Петр подошел к Палию, усадил его в кресло.
— Я гнева на народ не держу. Каждый день из всех городов челобитчики идут, в своих хатах люди шведов сжигают. А полтавчане как держатся! Вылазки делают, ни днем, ни ночью не дают покоя врагу. Почти весь порох вышел у них, свинца давно нет, — одними саблями отбиваются. Женщины и дети на стенах стоят. Вот только запорожцы подвели.
— Разве все?
— Не все. А сечевая старшина — у Мазепы.
— Надо послать людей туда, пусть слово правды молвят.
Царь закурил коротенькую трубку, заходил по комнате:
— Верно. Послать надо таких людей, кому все верят, за кем сечевики пойдут. От твоего имени надо послать, полковник.
— Я пошлю. Сам напишу. Можно мне находиться при войске?
Петр подал знак. В комнату внесли на серебряном, устланном полотенцем подносе полковничий пернач. Царь взял пернач в руки:
— Вот пернач и грамота на командование полками Фастовоким и Белоцерковским. Хочешь, господин полковник, оставайся при мне, хочешь, езжай к Скоропадокому, а хочешь — к Долгорукому.
Царь наклонился к стулу, стоявшему за столом, взял в руки серебряный пояс, на котором висела сабля, пистоль и кинжал.
— А это от меня небольшой подарок. Пусть он будет не столько ценой богат, сколько чистотой помыслов моих. Я дарю его от всего сердца.
Далеко за лесом заходило солнце. Небо было чистое, только там, на западе, сгрудились тучи, будто стараясь в последние минуты не пустить к земле солнечные лучи. Тучи расцветали оранжевыми, синими, светло-голубыми красками, иногда краски мешались, тучи закрывали друг друга, угасали, но через мгновение вновь вспыхивали, охваченные красным пламенем. Казалось, будто бушующее море хочет утопить в своих волнах вечернее солнце, но оно вновь выплывало из-под пенившихся гребней, разрывало лучами тучи, разбрасывало их далеко по всему небу. Вот оно на какое-то мгновение освободилось вовсе и залило ясным светом широкую, разрезанную Ворсклой долину.
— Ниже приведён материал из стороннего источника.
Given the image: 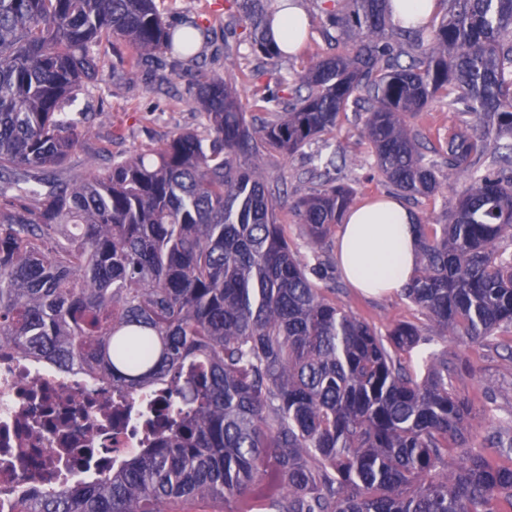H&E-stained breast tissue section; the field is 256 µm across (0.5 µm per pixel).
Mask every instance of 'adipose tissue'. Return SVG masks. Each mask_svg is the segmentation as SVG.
Here are the masks:
<instances>
[{"label":"adipose tissue","instance_id":"obj_1","mask_svg":"<svg viewBox=\"0 0 512 512\" xmlns=\"http://www.w3.org/2000/svg\"><path fill=\"white\" fill-rule=\"evenodd\" d=\"M415 222L394 199L352 207L336 242V264L350 286L370 295L400 291L416 264Z\"/></svg>","mask_w":512,"mask_h":512}]
</instances>
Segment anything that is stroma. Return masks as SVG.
Wrapping results in <instances>:
<instances>
[{
    "label": "stroma",
    "instance_id": "35a3bbf8",
    "mask_svg": "<svg viewBox=\"0 0 512 512\" xmlns=\"http://www.w3.org/2000/svg\"><path fill=\"white\" fill-rule=\"evenodd\" d=\"M300 3L309 19L311 38L294 56L265 64L266 74L302 70L329 50L316 0H300ZM157 5L171 24L208 15L216 30L214 41L219 45L224 40L237 39L241 32L237 14L229 9L227 0H157ZM117 60L115 53L106 55L98 81L71 109L73 117L83 118L93 126L85 148L73 156L72 168L84 171L89 166L103 164L110 157L155 147L178 131L201 133L205 130V119L188 92L186 77L174 72L172 65H165L154 73H140L134 82L128 83L112 76V65ZM411 124L424 132L428 145L434 146L449 132L468 129L471 120L449 111L445 102L438 98L430 103L426 112L412 119ZM361 126L358 113L346 112L327 141H313L302 153L291 157L267 160L265 168L270 176L283 179L290 198L310 194L321 187L320 180L310 174L311 159L329 146L336 151L341 181L357 189L358 200L396 196V189L377 170L360 136ZM467 186V178L456 174L444 180L439 194L408 197L404 203L416 217L441 223ZM336 300L382 332L393 323L412 322L421 333L423 349L447 352L452 361H468L470 372L454 379L452 389L473 401V426L480 431L495 427L504 435L512 436V333H499L493 347L454 336L444 339L436 336L428 318L400 294L370 298L346 287L337 292Z\"/></svg>",
    "mask_w": 512,
    "mask_h": 512
}]
</instances>
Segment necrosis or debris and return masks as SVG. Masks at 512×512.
<instances>
[{
  "mask_svg": "<svg viewBox=\"0 0 512 512\" xmlns=\"http://www.w3.org/2000/svg\"><path fill=\"white\" fill-rule=\"evenodd\" d=\"M146 419L109 380L0 348V512L93 481L143 446Z\"/></svg>",
  "mask_w": 512,
  "mask_h": 512,
  "instance_id": "obj_1",
  "label": "necrosis or debris"
}]
</instances>
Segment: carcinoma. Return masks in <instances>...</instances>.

На левом берегу Ворсклы на много верст раскинулся военный лагерь. От леса к лагерю группами и поодиночке спешили с вязанками хвороста казаки и солдаты. Через некоторое время вся долина на левом берегу покрылась кострами. Издали казалось, будто в долине расцвели большие красные георгины, раскрыв свои дрожащие лепестки навстречу заходящему солнцу. Белый дым от костров относило вправо, он стлался по земле, покрывая лес прозрачной вуалью.
На берегу реки, возле небольшого костра, под низеньким ветвистым вязом расположились казаки. Несколько человек лежало в траве, подложив под головы седла, другие сидели возле огня, ожидая, когда закипит кулеш. Возле самого костра, подобрав по-турецки ноги, сидел широкоплечий, коротко, по-донски подстриженный казак и время от времени помешивал длинным черпаком в казане. Потом набирал в черпак кулеш и пробовал.
— Эх, хлопцы, я вам сегодня такой ужин сварю, что вы и в Сечи не ели, — говорил он, дуя в черпак.